Parents hope against cuts to CalWORKS child care program

Parents hope against cuts to CalWORKS child care program »Play Video
BAKERSFIELD, Calif. -- Child care providers and parents who depend on a state welfare program held a vigil Wednesday at Beach Park in hopes of saving the program and keeping it from being defunded.

"Lord, please! Give us our funding back for our kids," said Amber Ferguson, who is a day care provider.

Gov. Arnold Schwarzenegger recently eliminated the funding for California Work Opportunity and Responsibility to Kids Stage 3 child care with a veto after the state budget was passed. The cut takes $256 million from the program and puts it instead in a rainy day fund meant for state reserves to be used in "bad budget years."

That would impact about 1,600 children in Kern County and 81,000 children statewide, leaving them and their families without child care placement. Stage 3 is for parents who are off cash welfare assistance and have used up all their regular child care subsidies.

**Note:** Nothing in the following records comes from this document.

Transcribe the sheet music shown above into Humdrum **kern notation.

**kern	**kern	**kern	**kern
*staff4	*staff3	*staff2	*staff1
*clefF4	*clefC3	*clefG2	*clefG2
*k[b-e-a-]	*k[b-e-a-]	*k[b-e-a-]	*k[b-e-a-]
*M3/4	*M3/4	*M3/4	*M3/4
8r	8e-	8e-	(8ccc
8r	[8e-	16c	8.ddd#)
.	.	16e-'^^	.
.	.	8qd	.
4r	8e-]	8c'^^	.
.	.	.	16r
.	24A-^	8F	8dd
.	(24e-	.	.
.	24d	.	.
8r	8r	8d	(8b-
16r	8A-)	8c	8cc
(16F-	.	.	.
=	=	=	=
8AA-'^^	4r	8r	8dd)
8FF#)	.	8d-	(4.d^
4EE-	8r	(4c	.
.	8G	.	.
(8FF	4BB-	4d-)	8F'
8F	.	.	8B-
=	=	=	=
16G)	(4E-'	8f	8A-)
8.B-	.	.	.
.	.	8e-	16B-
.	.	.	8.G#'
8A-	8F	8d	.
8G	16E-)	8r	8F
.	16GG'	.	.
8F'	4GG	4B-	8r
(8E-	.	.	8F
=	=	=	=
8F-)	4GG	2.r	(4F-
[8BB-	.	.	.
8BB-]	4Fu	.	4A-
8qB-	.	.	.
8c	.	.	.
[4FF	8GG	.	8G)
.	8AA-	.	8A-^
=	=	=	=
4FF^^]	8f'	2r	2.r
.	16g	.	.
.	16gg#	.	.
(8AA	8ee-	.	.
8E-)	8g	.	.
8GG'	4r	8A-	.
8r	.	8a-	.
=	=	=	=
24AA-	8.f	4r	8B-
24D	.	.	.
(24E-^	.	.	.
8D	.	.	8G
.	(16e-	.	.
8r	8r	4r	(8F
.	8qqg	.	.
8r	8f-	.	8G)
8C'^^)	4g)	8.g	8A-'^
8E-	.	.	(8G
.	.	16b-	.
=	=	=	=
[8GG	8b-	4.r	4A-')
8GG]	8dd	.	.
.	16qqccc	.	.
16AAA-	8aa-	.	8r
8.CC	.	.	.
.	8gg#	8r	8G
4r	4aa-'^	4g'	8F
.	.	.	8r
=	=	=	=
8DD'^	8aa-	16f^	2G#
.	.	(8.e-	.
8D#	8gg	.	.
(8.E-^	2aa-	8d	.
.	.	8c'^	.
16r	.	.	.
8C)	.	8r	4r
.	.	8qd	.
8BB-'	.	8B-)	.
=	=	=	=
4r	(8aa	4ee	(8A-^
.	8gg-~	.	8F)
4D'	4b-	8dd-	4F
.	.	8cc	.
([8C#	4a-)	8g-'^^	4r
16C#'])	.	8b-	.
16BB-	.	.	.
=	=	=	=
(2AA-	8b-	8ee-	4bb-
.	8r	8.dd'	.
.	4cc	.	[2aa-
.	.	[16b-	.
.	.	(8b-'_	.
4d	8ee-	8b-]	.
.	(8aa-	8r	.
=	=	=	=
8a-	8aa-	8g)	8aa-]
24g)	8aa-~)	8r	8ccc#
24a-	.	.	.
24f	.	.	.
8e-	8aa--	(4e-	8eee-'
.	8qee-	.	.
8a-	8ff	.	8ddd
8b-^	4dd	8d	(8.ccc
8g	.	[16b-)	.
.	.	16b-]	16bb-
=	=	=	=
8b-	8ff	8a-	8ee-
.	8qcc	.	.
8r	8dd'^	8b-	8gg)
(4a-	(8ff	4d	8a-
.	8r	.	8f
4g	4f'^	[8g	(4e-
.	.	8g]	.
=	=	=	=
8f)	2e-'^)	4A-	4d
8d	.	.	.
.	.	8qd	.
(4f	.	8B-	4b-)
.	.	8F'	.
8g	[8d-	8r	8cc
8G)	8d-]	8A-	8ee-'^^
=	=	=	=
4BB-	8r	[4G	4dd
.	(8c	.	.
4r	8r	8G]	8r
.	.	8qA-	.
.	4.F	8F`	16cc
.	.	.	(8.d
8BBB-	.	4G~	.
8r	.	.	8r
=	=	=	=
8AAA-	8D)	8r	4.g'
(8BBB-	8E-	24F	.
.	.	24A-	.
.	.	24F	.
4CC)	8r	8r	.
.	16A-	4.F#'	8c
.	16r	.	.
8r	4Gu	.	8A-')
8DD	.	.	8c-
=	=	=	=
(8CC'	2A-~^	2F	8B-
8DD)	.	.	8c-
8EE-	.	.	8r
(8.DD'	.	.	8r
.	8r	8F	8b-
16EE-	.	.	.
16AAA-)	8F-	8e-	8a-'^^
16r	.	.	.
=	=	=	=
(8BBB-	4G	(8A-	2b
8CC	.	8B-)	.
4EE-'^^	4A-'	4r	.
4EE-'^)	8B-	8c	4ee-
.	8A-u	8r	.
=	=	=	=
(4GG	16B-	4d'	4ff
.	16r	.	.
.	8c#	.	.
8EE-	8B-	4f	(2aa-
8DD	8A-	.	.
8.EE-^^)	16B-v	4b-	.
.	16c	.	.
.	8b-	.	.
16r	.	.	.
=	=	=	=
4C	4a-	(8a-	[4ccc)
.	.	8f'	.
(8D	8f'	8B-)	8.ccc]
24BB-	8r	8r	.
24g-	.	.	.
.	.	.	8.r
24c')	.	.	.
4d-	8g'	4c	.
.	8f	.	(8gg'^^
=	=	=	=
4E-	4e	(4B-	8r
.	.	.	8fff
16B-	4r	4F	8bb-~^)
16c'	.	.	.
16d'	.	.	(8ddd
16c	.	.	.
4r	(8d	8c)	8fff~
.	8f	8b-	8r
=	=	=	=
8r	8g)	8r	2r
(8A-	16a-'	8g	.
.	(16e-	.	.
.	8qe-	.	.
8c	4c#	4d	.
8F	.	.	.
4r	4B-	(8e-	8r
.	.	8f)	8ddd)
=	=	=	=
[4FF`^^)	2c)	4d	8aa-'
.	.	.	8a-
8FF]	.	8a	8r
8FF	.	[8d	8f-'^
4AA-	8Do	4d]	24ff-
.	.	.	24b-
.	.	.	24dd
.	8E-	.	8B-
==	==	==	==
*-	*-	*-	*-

"I'm probably going to lose my job," said Dawn Pruitt.

She has three children, 11, 7 and 4, who are now in the CalWORKS Stage 3 child care program. Without the help from the state, Pruitt says she would be forced to stay home and care for her kids since she cannot afford to pay out of pocket for child care. And she would end up going back on welfare.

"It makes no sense at all to me," said Pruitt.

The governor's action has been appealed. A judge in Alameda county
is scheduled to hold a hearing on Thursday, November 4 on a temporary restraining order blocking the elimination of the program.

Assembly Speaker John Perez no matter what the judge rules, he plans on keeping the funding alive for the program. Perez says $6 million was taken from the Assembly budget, and another $15 million is coming from the Los Angeles branch of First Five, which is funded by tobacco money. Perez is asking other First Five groups around the state to chip in as well.

"We're doing everything we can to bridge the funding to get us through the end of the year," said Perez.